Texto para analizar |
______________________________

Con el tiempo, la empezamos a llamar la “Universidad de las catacumbas” pero a fines de marzo de 1976 no tenía nombre, eran apenas encuentros académicos clandestinos, al margen del mundo universitario formal que había sido asaltado por un grupo de asesinos. Para nosotros, que éramos jóvenes, era una necesidad que nos venía de las tripas por seguir estudiando y no perder –entre muchas y tantas otras cosas que íbamos a perder desde aquel golpe– la posibilidad del conocimiento.
Ricardo Piglia era quien nos congregaba. Eramos un puñado de estudiantes de Letras de la UBA, la mayoría en el tramo final de la carrera, que entre 1973 y 1976 (entre dictadura y dictadura) habíamos conocido que existían otros reflexiones académicas y fundamentalmente otra manera de pensar el mundo. Y no queríamos perderlo.
La facultad se había convertido en un antro: su decano Sánchez Abelenda, seguidor del retrógrado cura francés Lefebvre defensor de la misa en latín, se paseaba por los pasillos armado. Las clases estaban infectadas de policías de civil a la caza de ateos y subversivos. La mayoría de nuestros profesores habían quedado cesantes o decidieron no volver, por seguridad, a la facu. Fueron reemplazados por otros que dictaban clase con los parámetros del siglo XIX y defendían la pureza de la literatura que -sostenían- era un arte donde nada tenía que ver la ideología. El terror se respiraba en todas partes. Para entrar a la facultad había que dejar todos los documentos de identificación en la entrada y una sentía que adentro cualquier cosa podía pasar… era tierra de nadie.

______________________________

(Registros de una colección de datos)
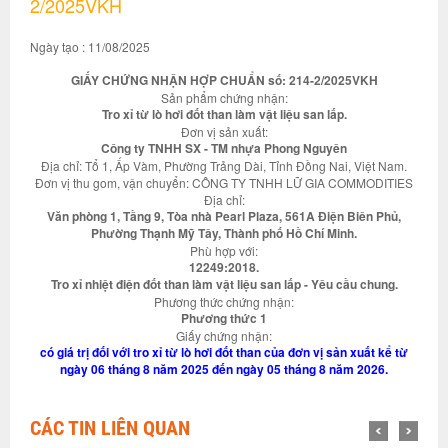
2/2025VKH
Ngày tạo : 11/08/2025
GIẤY CHỨNG NHẬN HỢP CHUẨN số: 214-2/2025VKH
Sản phẩm chứng nhận:
Tro xỉ từ lò hơi đốt than làm vật liệu san lấp.
Đơn vị sản xuất:
Công ty TNHH SX - TM nhựa Phong Nguyên
Địa chỉ: Tổ 1, Ấp Vàm, Phường Trảng Dài, Tỉnh Đồng Nai, Việt Nam.
Đơn vị thu gom, vận chuyển: CÔNG TY TNHH LỮ GIA COMMODITIES
Địa chỉ:
Văn phòng 1, Tầng 9, Tòa nhà Pearl Plaza, 561A Điện Biên Phủ,
Phường Thạnh Mỹ Tây, Thành phố Hồ Chí Minh.
Phù hợp với:
12249:2018.
Tro xỉ nhiệt điện đốt than làm vật liệu san lấp - Yêu cầu chung.
Phương thức chứng nhận:
Phương thức 1
Giấy chứng nhận:
có giá trị đối với tro xỉ từ lò hơi đốt than của đơn vị sản xuất kể từ
ngày 06 tháng 8 năm 2025 đến ngày 05 tháng 8 năm 2026.
CÁC TIN LIÊN QUAN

______________________________

Tareas por hacer |
1. Reproduce del texto sobre la Universidad de las catacumbas el fragmento que empieza con "Ricardo Piglia era" y continúa hasta "no queríamos perderlo.".
2. Indica si cada afirmación concuerda con el texto sobre la Universidad de las catacumbas; responde sí o no y cita las palabras del texto que lo deciden.
(a) Ricardo Piglia era quien reunía a los estudiantes.
(b) Desde el principio, los encuentros se conocían como la "Universidad de las catacumbas".
(c) Para entrar a la facultad había que dejar los documentos de identificación en la entrada.

Tareas resueltas |
1.
Ricardo Piglia era quien nos congregaba. Eramos un puñado de estudiantes de Letras de la UBA, la mayoría en el tramo final de la carrera, que entre 1973 y 1976 (entre dictadura y dictadura) habíamos conocido que existían otros reflexiones académicas y fundamentalmente otra manera de pensar el mundo. Y no queríamos perderlo.

2.
(a) Sí: "Ricardo Piglia era quien nos congregaba."
(b) No: "a fines de marzo de 1976 no tenía nombre"
(c) Sí: "Para entrar a la facultad había que dejar todos los documentos de identificación en la entrada"